- **Study text**
# # # # #
I would shark from the north pier.. south pier has the rocks at the end but you can also drop the bait from the bridge and walk down the south and hook a shark in about 5 min.... Seen it but it looks crazy..
If you throw the bait off the north pier during the outgoing tide it will be taken out to sea with out a problem and you should get a hit with in 15 min or it is a slow night. Most hook up fast. I have not seen a hook up after 20 min soak... they hit or they do not quickly...
Tornado touch down right next to my kids school at 10:00am... that was too close for comfort but everyone is ok... wind is a B*tch...


----------



## barty b (Dec 31, 2004)

Glad to here it. Lake county got it hard,looks like Fellsmere got it too.
We'll see about where to attack the toothy critters when I get there. How do you get them up on the pier with out killing them? the beach seems like it would be better,besides I like fighting them from the beach.


----------



## Fishbreath (Nov 11, 2004)

When you guys mention SI are you referring to Sanibel Island and the pass there between the two islands?


----------



## barty b (Dec 31, 2004)

Sebastian Inlet,East caost south of the cape.


----------



## Fishbreath (Nov 11, 2004)

Thanks Barty. Just googled it and it looks beautiful there! Reminds me of the Keys and all the time I spent there during college and single days....<sigh> I love Florida, especially right now in February with 30 degree weather....


----------



## VICIII (Apr 8, 2005)

barty b said:


> Glad to here it. Lake county got it hard,looks like Fellsmere got it too.
> We'll see about where to attack the toothy critters when I get there. How do you get them up on the pier with out killing them? the beach seems like it would be better,besides I like fighting them from the beach.


Off the north jetty you hook / fight them to go north side of jetty and walk down to the beach to land them and fight some more.. they cooperate till they see the beach and them they get pi$$ed all over again... Fight on the hookup and again when the sand hits their bellies... You can walk to the beach on the south jetty as well. shorter walk there. So you land them on the beach...
# # # # #
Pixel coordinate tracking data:
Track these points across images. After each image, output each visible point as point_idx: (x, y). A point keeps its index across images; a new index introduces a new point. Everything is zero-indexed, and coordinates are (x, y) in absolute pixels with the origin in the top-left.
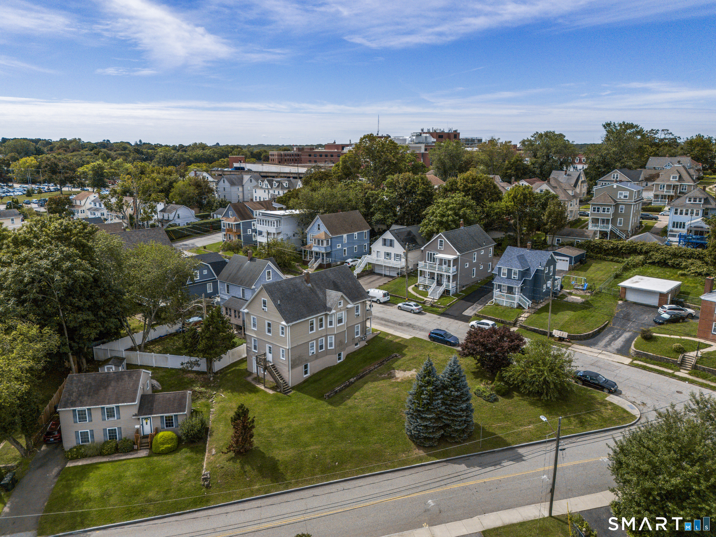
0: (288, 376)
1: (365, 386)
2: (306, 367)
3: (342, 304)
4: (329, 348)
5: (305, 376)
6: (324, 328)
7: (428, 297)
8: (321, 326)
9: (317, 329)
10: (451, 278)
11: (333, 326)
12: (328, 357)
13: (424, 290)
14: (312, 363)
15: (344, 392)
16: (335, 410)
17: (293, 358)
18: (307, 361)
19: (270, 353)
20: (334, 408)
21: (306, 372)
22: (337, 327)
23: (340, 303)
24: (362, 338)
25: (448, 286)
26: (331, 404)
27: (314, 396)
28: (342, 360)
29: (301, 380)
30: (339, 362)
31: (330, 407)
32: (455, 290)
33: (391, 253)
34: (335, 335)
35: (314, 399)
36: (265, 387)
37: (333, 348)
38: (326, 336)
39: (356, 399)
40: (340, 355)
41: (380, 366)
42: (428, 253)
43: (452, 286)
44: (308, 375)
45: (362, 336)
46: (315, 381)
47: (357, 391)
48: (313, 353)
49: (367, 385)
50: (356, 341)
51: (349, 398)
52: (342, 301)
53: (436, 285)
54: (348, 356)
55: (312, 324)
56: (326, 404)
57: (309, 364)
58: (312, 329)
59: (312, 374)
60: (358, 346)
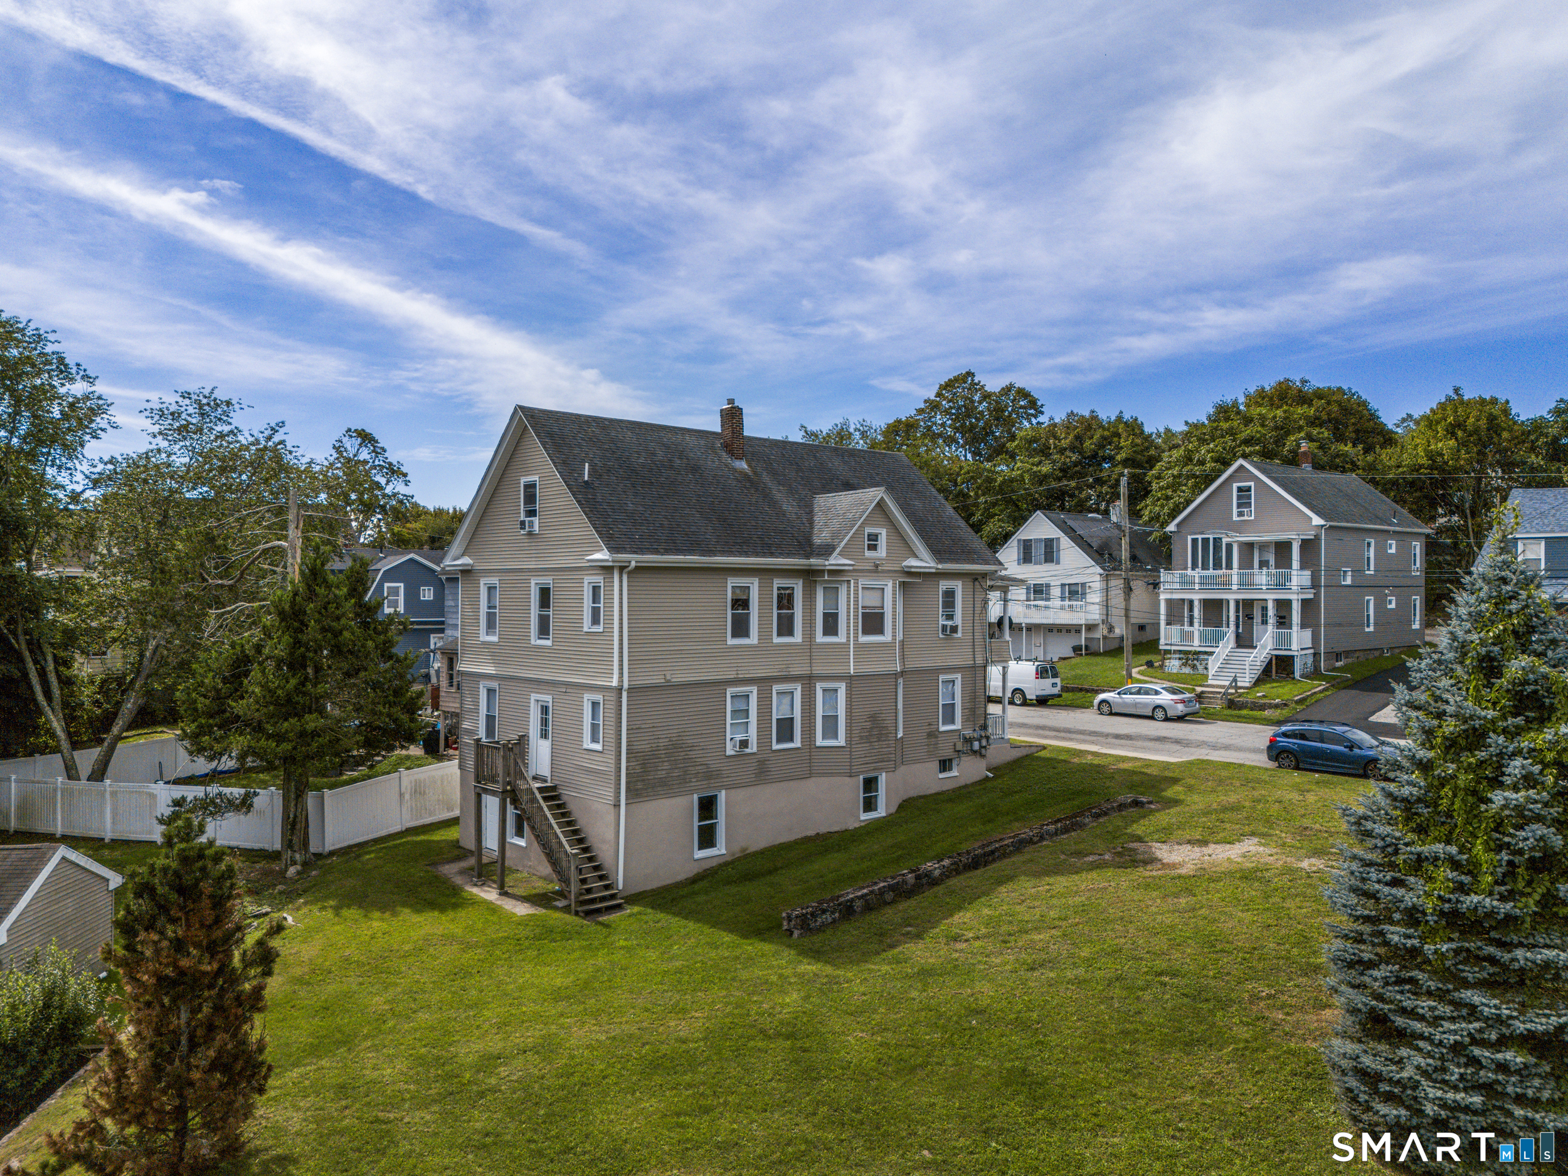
0: (610, 835)
1: (1003, 889)
2: (707, 806)
3: (883, 542)
4: (820, 742)
5: (700, 854)
6: (798, 638)
7: (1210, 682)
8: (786, 627)
9: (764, 635)
10: (1296, 608)
11: (841, 638)
12: (814, 786)
13: (1187, 670)
14: (740, 794)
15: (889, 914)
16: (833, 980)
17: (642, 746)
18: (710, 775)
19: (544, 735)
20: (829, 969)
21: (707, 838)
22: (859, 647)
23: (873, 537)
24: (968, 741)
25: (1283, 641)
26: (816, 954)
27: (731, 926)
28: (881, 812)
29: (683, 872)
30: (865, 817)
31: (809, 967)
32: (1310, 660)
33: (1048, 586)
34: (851, 680)
35: (727, 938)
36: (504, 893)
37: (841, 741)
38: (809, 681)
39: (956, 939)
40: (870, 784)
41: (1066, 830)
42: (1195, 541)
43: (1299, 640)
44: (720, 849)
45: (968, 732)
46: (749, 877)
47: (960, 908)
48: (744, 744)
49: (1010, 886)
50: (947, 752)
51: (919, 936)
52: (883, 533)
53: (1232, 644)
54: (909, 807)
55: (741, 603)
56: (789, 954)
57: (722, 796)
58: (740, 628)
59: (736, 848)
60: (954, 773)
# # # # #
- **Assignment 1**
Please rewrite everything from the start of the records down to the line "17: (293, 358)", changing "zero-indexed" to "zero-based" and keeping the rest the same. Leave the pictures out of your answer.
- **Assignment 2**
Write what comes next in the forum thread about shark fishing off the inlet jetties, starting from the point where it stops.

- **Exercise output 1**
Track these points across images. After each image, output each visible point as point_idx: (x, y). A point keeps its index across images; a new index introduces a new point. Everything is zero-based, and coordinates are (x, y) in absolute pixels with the origin in the top-left.
0: (288, 376)
1: (365, 386)
2: (306, 367)
3: (342, 304)
4: (329, 348)
5: (305, 376)
6: (324, 328)
7: (428, 297)
8: (321, 326)
9: (317, 329)
10: (451, 278)
11: (333, 326)
12: (328, 357)
13: (424, 290)
14: (312, 363)
15: (344, 392)
16: (335, 410)
17: (293, 358)

- **Exercise output 2**
----------



## barty b (Dec 31, 2004)

That might work out, We'll see, I still gotta GET THERE! I saw on the Florida Sportsman boardthat their getting pomps down there  :fishing:


----------



## emanuel (Apr 2, 2002)

Just got back from the worst-hit area from the twister. The news reports don't do it justice, it looks like a small nuke got dropped on the area.  

Anyways, fishing. Yeah. I'm off that day so I'm down for some fishing.


----------



## VICIII (Apr 8, 2005)

emanuel said:


> Just got back from the worst-hit area from the twister. The news reports don't do it justice, it looks like a small nuke got dropped on the area.
> 
> Anyways, fishing. Yeah. I'm off that day so I'm down for some fishing.


Your talking about Feb 16th??

Get any pics?


----------



## jettypark28 (Jun 23, 2006)

*Yea*

Vic...he has to go and keep order there  cause you know if we arent catching fish, there going to be :beer: :beer: Hopefully the weather will be good, and i won't worry till i get there. Cause it can change at a drop of a hat...And if you have never enter a area thats been hit by one of these "Storm" the TV doesnt do it justice. I have work almost all the Hurricanes the last couple of years, (Hurricanes relief team for the fla malls) but we did also help other people as we go into these Areas. There are no words to say, it just a sad thing to see . And i really hate it, when reporters just want to show the pain people are in.....take some time and say alittle prayer for all those people


----------



## jettypark28 (Jun 23, 2006)

*The Inlet*

here a good site to check out the inlet in real time.... www.sebastianinletcam.com/ Hopefully it will take you right there


----------



## tnturtle (Jan 10, 2007)

Thanks for that link.I put it in my favorites.
I was little surprised that the place was so
deserted until I noticed the wind speed.


----------



## KodiakZach (Mar 16, 2005)

tnturtle said:


> Thanks for that link.I put it in my favorites.


Me too! Great link!!


----------



## jettypark28 (Jun 23, 2006)

*On the link*

go to the "PanoramaView" and hit back button. And you will see how high and low the tide gets...pretty neat thing...I wish they has these Cams on a much of place we like to fish....opcorn: Heck you can see people walking and one picture you see someone casting a Pole...pretty neat..:fishing:


----------



## VICIII (Apr 8, 2005)

*that nothing*

want a movable cam... http://www.surfguru.com/CAM%20Pages/cam_inlet_canon.asp
My buddy in Mi actually saw me catch a fish and saw my son running around on it...


----------



## jettypark28 (Jun 23, 2006)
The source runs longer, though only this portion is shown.